Q: In what ways have these services been cost-effective for patients?

Mr. James: If you lived in Iowa, and you needed a second opinion, you don't have to drive or fly to wherever — both the costs of travel, the cost of leaving work for both you and whatever caregiver is going with — that's a direct cost. The second is … not going down treatment paths which aren't going to be as helpful, which, too, are then both costs to the patient and to their employer in the system as a whole.

Q: What are some of the reasons for misdiagnoses?

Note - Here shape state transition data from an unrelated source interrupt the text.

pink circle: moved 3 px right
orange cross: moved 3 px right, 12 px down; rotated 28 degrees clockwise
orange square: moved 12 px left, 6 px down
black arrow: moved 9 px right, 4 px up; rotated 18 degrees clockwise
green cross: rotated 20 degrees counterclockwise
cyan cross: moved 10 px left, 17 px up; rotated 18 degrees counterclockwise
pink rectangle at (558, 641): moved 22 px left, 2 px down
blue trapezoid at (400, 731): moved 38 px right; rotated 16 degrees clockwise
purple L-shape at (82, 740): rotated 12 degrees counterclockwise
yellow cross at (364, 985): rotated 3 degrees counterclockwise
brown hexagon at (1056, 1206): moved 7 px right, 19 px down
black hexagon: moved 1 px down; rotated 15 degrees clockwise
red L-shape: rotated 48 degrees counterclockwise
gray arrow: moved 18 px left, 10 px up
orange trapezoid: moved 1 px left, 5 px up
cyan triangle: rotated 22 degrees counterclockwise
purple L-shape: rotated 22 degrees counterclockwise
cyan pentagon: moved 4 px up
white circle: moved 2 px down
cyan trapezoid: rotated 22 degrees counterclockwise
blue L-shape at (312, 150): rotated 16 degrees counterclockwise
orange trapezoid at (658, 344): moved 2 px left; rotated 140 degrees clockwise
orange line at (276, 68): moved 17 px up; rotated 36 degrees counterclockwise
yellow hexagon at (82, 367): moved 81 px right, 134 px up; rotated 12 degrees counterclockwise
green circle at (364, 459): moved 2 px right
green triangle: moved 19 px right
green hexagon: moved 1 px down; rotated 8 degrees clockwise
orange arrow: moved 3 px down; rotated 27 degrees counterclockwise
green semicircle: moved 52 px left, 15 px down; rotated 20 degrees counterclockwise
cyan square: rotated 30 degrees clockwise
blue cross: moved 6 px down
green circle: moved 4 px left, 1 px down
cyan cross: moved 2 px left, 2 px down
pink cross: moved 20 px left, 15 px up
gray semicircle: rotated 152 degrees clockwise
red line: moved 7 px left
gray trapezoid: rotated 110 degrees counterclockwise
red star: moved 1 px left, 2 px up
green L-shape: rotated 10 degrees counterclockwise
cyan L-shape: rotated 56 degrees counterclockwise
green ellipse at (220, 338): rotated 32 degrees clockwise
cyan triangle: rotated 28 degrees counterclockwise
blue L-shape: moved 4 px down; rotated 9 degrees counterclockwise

Mr. James: I think there are a number of reasons. Just think about if you have a very rare form of some kind of disease ... and you're in a community that does not have a deep bench of specialists who see all the permutations of that disease on a frequent basis. They're just not going to be as familiar with it and not be as familiar with what to do with it...Oncology's a great example. There are so many different types of mutations that occur and so many more treatments that are being brought online every day at academic medical centers, like MGH and other places around the country, that if you're a community oncologist and you see a lot of breast and lung cancer, but you don't see much liver cancer or you don't see much rectal cancer, you may not know the best new way of treating those things. So your diagnosis, while it may be correct … you may not know what else you should do, or the best new thing to do that has come out in the last month.